Born in 1973 , New Zealand .


EDUCATION –

Trevelyan completed a Master of Fine Arts at Massey University Wellington in 2008 and is currently undertaking a PhD. He has built up a solid exhibition history in the public sector in a relatively short time. In early 2012 he was included in Prospect, City Gallery Wellington's survey of contemporary practice, and recent solo shows includeTenuous, Pataka Museum of Arts and Cultures, Porirua (2012); Selected Proofs, SOFA Gallery, University of Canterbury (2012); The Light Fantastic, Hirschfield Gallery, City Gallery Wellington (2010); and the Mimetic Brotherhood, Four Plinths Sculpture Project, Wellington Waterfront (2010–12). 
THE ARTIST’S STATEMENT -
“My works investigate drawing itself. A drawing is a plan, a preliminary visualisation of something to be undertaken in the physical world. Drawing is an ancient technology, a system for postulating, organising and mapping information about the physical world and manipulating it in order to change or affect that world. While exploring the possibilities of different forms I received a very extensive education in the relative strengths and potentials of basic three-dimensional forms. Inadvertently I was experimenting with the series of forms known as the Platonic solids. Already I was intrigued by the possible readings of these three dimensional drawings as relating to the ideal forms postulated by Socrates in Plato’s Republic. Socrates uses “those who study geometry and calculation…” as an example to illustrate the properties of his ideal forms.

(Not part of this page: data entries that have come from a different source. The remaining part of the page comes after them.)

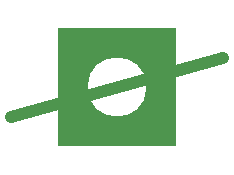
<source format=gbr>
G04 Umaco example for exposure modifier and clearing area*
%FSLAX26Y26*%
%MOMM*%
%AMSquareWithHole*
21,1,10,10,0,0,0*
1,0,5,0,0*%
%ADD10SquareWithHole*%
%ADD11C,1*%
G01*
%LPD*%
D11*
X-08939393Y-2500000D02*
X08939393Y2500000D01*
D10*
X0Y0D03*
M02* 

</source>
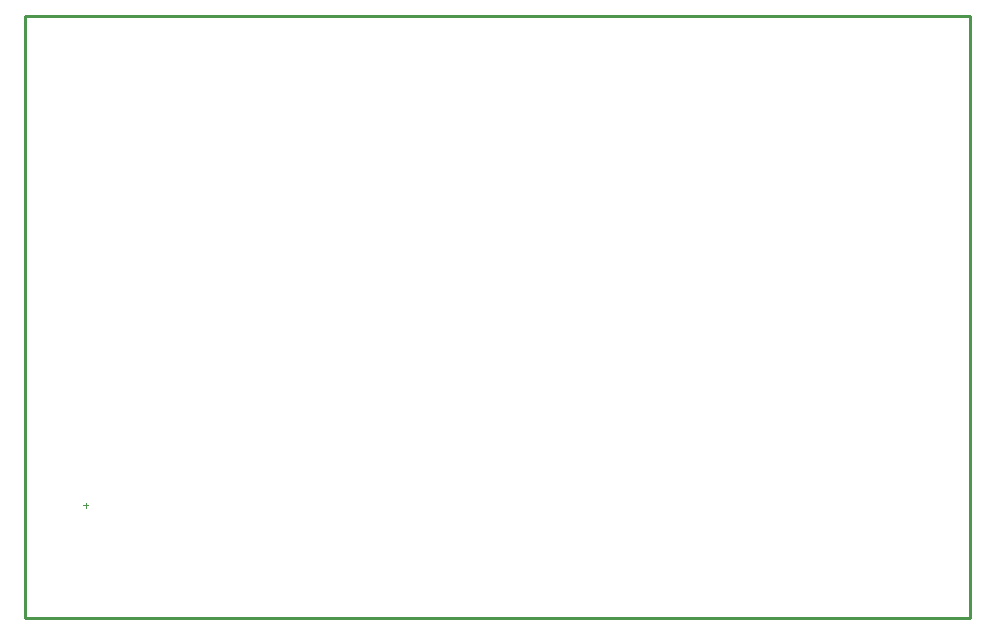
<source format=gko>
%FSLAX25Y25*%
%MOIN*%
G70*
G01*
G75*
G04 Layer_Color=8454143*
%ADD10C,0.03937*%
%ADD11R,0.05315X0.06102*%
%ADD12O,0.07480X0.02362*%
%ADD13O,0.08268X0.01181*%
%ADD14O,0.01181X0.08268*%
%ADD15R,0.04528X0.10630*%
%ADD16R,0.04528X0.05709*%
%ADD17R,0.05118X0.03347*%
%ADD18O,0.23622X0.09843*%
G04:AMPARAMS|DCode=19|XSize=98.43mil|YSize=236.22mil|CornerRadius=0mil|HoleSize=0mil|Usage=FLASHONLY|Rotation=90.000|XOffset=0mil|YOffset=0mil|HoleType=Round|Shape=Octagon|*
%AMOCTAGOND19*
4,1,8,-0.11811,-0.02461,-0.11811,0.02461,-0.09350,0.04921,0.09350,0.04921,0.11811,0.02461,0.11811,-0.02461,0.09350,-0.04921,-0.09350,-0.04921,-0.11811,-0.02461,0.0*
%
%ADD19OCTAGOND19*%

%ADD20R,0.05118X0.05906*%
%ADD21R,0.03347X0.05118*%
%ADD22R,0.09213X0.08600*%
%ADD23R,0.02362X0.04528*%
%ADD24R,0.02362X0.07874*%
%ADD25O,0.02362X0.07874*%
%ADD26R,0.18898X0.20079*%
%ADD27R,0.03937X0.11811*%
%ADD28R,0.07874X0.01575*%
%ADD29R,0.01575X0.03937*%
%ADD30R,0.04724X0.03937*%
%ADD31R,0.05709X0.04528*%
%ADD32C,0.03937*%
%ADD33C,0.00800*%
%ADD34C,0.01500*%
%ADD35C,0.05000*%
%ADD36C,0.02000*%
%ADD37C,0.03000*%
%ADD38C,0.01200*%
%ADD39C,0.01000*%
%ADD40C,0.04000*%
%ADD41C,0.00394*%
%ADD42C,0.05906*%
%ADD43R,0.05906X0.05906*%
%ADD44C,0.04331*%
%ADD45O,0.05000X0.04000*%
%ADD46C,0.05000*%
%ADD47C,0.07087*%
%ADD48C,0.05315*%
%ADD49C,0.06299*%
%ADD50C,0.10630*%
%ADD51R,0.10630X0.10630*%
%ADD52C,0.08661*%
%ADD53C,0.02400*%
%ADD54C,0.03600*%
%ADD55R,0.03937X0.04724*%
%ADD56R,0.04331X0.05512*%
%ADD57R,0.04724X0.03150*%
%ADD58O,0.07874X0.02400*%
%ADD59O,0.07874X0.02402*%
%ADD60R,0.05512X0.04331*%
%ADD61R,0.09055X0.09055*%
%ADD62C,0.02362*%
%ADD63C,0.00984*%
%ADD64C,0.00787*%
%ADD65C,0.01575*%
%ADD66C,0.00700*%
%ADD67R,0.08000X0.01075*%
%ADD68R,0.07284X0.03866*%
%ADD69C,0.05906*%
%ADD70R,0.06115X0.06902*%
%ADD71O,0.08280X0.03162*%
%ADD72O,0.09068X0.01981*%
%ADD73O,0.01981X0.09068*%
%ADD74R,0.05328X0.11430*%
%ADD75R,0.05328X0.06509*%
%ADD76R,0.05918X0.04147*%
%ADD77O,0.24422X0.10642*%
G04:AMPARAMS|DCode=78|XSize=106.42mil|YSize=244.22mil|CornerRadius=0mil|HoleSize=0mil|Usage=FLASHONLY|Rotation=90.000|XOffset=0mil|YOffset=0mil|HoleType=Round|Shape=Octagon|*
%AMOCTAGOND78*
4,1,8,-0.12211,-0.02661,-0.12211,0.02661,-0.09550,0.05321,0.09550,0.05321,0.12211,0.02661,0.12211,-0.02661,0.09550,-0.05321,-0.09550,-0.05321,-0.12211,-0.02661,0.0*
%
%ADD78OCTAGOND78*%

%ADD79R,0.05918X0.06706*%
%ADD80R,0.04147X0.05918*%
%ADD81R,0.10013X0.09400*%
%ADD82R,0.03162X0.05328*%
%ADD83R,0.03162X0.08674*%
%ADD84O,0.03162X0.08674*%
%ADD85R,0.19698X0.20879*%
%ADD86R,0.04737X0.12611*%
%ADD87R,0.08674X0.02375*%
%ADD88R,0.02375X0.04737*%
%ADD89R,0.05524X0.04737*%
%ADD90R,0.06509X0.05328*%
%ADD91C,0.04737*%
%ADD92C,0.06706*%
%ADD93R,0.06706X0.06706*%
%ADD94C,0.05131*%
%ADD95O,0.05800X0.04800*%
%ADD96C,0.05800*%
%ADD97C,0.07887*%
%ADD98C,0.06115*%
%ADD99C,0.07099*%
%ADD100C,0.11430*%
%ADD101R,0.11430X0.11430*%
%ADD102C,0.09461*%
%ADD103C,0.03200*%
%ADD104R,0.04737X0.05524*%
%ADD105R,0.05131X0.06312*%
%ADD106R,0.05524X0.03950*%
%ADD107O,0.08674X0.03200*%
%ADD108O,0.08674X0.03202*%
%ADD109R,0.06312X0.05131*%
%ADD110R,0.09855X0.09855*%
%ADD111C,0.01969*%
D39*
X0Y0D02*
Y200787D01*
X314961D01*
Y0D02*
Y200787D01*
X0Y0D02*
X314961D01*
X0D02*
X314961D01*
Y200787D01*
X0D02*
X314961D01*
X0Y0D02*
Y200787D01*
D41*
X20120Y36906D02*
Y38481D01*
X19332Y37694D02*
X20907D01*
M02*

</source>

You know that they use visible squares and figures, and make their arguments about them, though they are not thinking about them, but of those things of which the visible are images.They make them into hypotheses as though they knew them, and will give no further account of them . Starting from these, they go on till they arrive by agreement at the original object of their inquiry.
Viewing the works in this way enabled me to clearly relate them to my research; they became models for complex systems, struggling to account for the mundane realities of occupying space. Constructed from pencil leads, a tool so closely linked to the development and advancement of technologies, the obvious fragility and sheer unlikelihood of these structures reflected the tenuous foundations I had discovered in all logic-based systems. Furthermore the structures created a confused subset of readings of the form itself, the multiplicity of lines mislead, distract and disorient the eye so that it can be difficult to discern the actual form, or even its dimensionality.”